> DATA TO PROCESS:
BEGIN

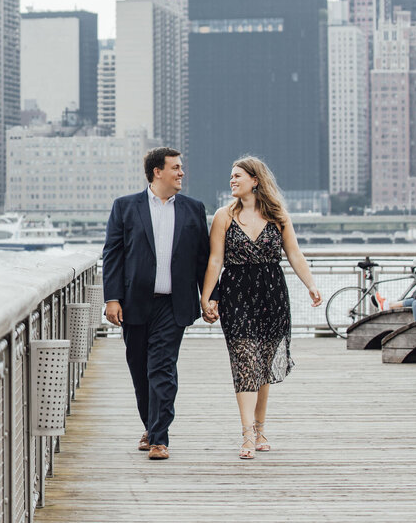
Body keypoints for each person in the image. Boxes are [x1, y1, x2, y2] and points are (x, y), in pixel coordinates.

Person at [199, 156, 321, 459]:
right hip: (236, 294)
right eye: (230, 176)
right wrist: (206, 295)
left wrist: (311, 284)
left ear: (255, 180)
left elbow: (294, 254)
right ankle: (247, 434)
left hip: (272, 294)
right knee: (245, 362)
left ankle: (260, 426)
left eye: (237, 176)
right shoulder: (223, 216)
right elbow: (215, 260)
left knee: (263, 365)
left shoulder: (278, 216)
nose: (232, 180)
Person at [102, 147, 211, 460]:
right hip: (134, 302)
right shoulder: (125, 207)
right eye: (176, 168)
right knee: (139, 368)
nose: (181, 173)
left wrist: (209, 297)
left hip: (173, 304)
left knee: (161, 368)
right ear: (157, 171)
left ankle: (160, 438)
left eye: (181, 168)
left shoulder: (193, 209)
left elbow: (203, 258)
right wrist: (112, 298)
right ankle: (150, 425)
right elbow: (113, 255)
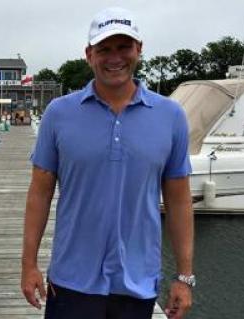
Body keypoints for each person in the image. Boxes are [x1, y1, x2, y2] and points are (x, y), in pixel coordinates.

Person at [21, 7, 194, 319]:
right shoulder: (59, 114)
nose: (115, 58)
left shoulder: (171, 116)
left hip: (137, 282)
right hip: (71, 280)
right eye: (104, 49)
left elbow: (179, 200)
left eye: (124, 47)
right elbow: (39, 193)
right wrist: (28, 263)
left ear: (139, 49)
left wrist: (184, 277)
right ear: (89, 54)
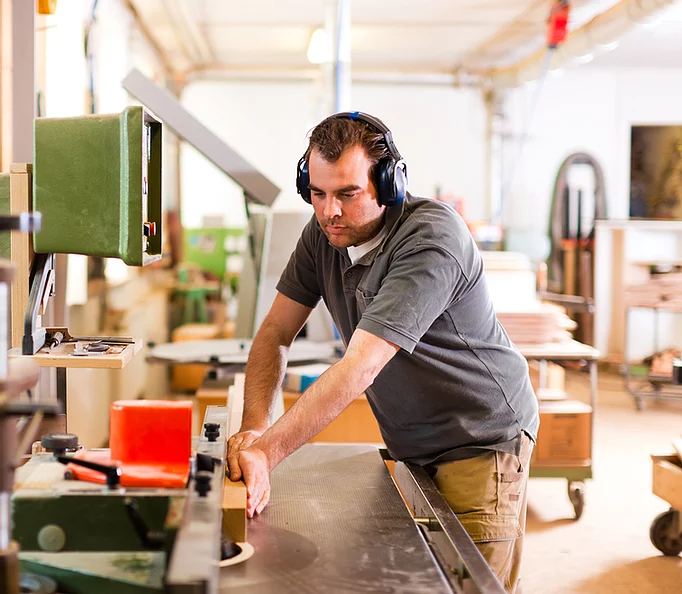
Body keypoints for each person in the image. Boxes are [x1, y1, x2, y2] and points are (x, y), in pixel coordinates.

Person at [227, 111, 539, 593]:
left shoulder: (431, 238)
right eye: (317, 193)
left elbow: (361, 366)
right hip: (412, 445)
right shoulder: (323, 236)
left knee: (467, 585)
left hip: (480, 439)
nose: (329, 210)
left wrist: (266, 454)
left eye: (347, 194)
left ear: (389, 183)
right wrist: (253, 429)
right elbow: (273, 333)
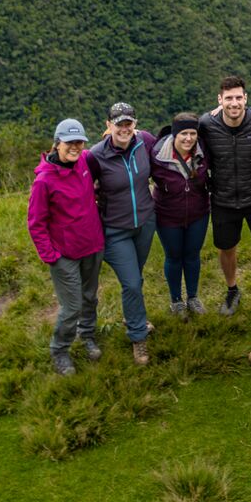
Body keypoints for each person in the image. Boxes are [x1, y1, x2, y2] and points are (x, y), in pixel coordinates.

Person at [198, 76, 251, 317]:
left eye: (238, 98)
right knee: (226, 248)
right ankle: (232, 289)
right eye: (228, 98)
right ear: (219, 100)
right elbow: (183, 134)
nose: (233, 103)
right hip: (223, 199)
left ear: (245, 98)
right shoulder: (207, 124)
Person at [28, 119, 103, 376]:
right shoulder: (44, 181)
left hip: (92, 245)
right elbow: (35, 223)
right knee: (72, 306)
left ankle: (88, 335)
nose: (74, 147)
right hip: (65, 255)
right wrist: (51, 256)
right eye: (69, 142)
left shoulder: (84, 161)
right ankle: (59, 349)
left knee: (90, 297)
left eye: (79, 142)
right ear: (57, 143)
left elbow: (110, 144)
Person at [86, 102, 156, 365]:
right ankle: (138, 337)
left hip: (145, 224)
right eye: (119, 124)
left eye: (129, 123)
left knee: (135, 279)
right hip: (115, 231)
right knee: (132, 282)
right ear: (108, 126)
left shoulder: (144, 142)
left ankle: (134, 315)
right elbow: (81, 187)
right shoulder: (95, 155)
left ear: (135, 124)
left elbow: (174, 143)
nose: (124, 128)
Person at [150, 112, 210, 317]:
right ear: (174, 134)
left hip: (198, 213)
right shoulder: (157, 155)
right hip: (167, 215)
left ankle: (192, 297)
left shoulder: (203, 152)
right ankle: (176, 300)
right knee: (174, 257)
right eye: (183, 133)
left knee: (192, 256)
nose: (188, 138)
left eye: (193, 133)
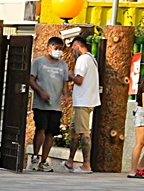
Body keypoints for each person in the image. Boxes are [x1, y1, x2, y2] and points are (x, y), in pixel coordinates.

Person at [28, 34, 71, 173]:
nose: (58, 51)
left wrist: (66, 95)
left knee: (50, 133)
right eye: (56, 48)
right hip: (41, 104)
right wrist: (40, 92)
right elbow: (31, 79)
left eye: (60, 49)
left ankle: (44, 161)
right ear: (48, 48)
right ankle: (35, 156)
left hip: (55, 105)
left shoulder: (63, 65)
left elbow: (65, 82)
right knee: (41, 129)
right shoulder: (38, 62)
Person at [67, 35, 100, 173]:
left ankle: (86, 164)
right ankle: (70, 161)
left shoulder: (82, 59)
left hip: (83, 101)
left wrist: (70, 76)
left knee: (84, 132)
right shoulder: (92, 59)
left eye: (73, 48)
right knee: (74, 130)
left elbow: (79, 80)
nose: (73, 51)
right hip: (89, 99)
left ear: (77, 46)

END

Every line from the one containing "left elbow: (110, 144)" through the final line of the records above is to be written out exactly; nothing else, and no pictures.

> RESULT OF THE TASK:
left elbow: (110, 144)
Person at [86, 102, 156, 365]:
right ankle: (138, 337)
left hip: (145, 224)
right eye: (119, 124)
left eye: (129, 123)
left knee: (135, 279)
right hip: (115, 231)
right knee: (132, 282)
right ear: (108, 126)
left shoulder: (144, 142)
left ankle: (134, 315)
right elbow: (81, 187)
right shoulder: (95, 155)
left ear: (135, 124)
left elbow: (174, 143)
nose: (124, 128)
Person at [150, 112, 210, 317]:
right ear: (174, 134)
left hip: (198, 213)
right shoulder: (157, 155)
right hip: (167, 215)
left ankle: (192, 297)
left shoulder: (203, 152)
right ankle: (176, 300)
right knee: (174, 257)
right eye: (183, 133)
left knee: (192, 256)
nose: (188, 138)
left eye: (193, 133)
Body keypoints for each person in the image. Boxes are [x1, y1, x2, y2] and points are (x, y), in pixel coordinates.

Person at [28, 34, 71, 173]:
nose: (58, 51)
left wrist: (66, 95)
left knee: (50, 133)
right eye: (56, 48)
right hip: (41, 104)
right wrist: (40, 92)
right elbow: (31, 79)
left eye: (60, 49)
left ankle: (44, 161)
right ear: (48, 48)
right ankle: (35, 156)
left hip: (55, 105)
left shoulder: (63, 65)
left elbow: (65, 82)
right knee: (41, 129)
right shoulder: (38, 62)
Person at [67, 35, 100, 173]:
left ankle: (86, 164)
right ankle: (70, 161)
left shoulder: (82, 59)
left hip: (83, 101)
left wrist: (70, 76)
left knee: (84, 132)
right shoulder: (92, 59)
left eye: (73, 48)
right knee: (74, 130)
left elbow: (79, 80)
nose: (73, 51)
right hip: (89, 99)
left ear: (77, 46)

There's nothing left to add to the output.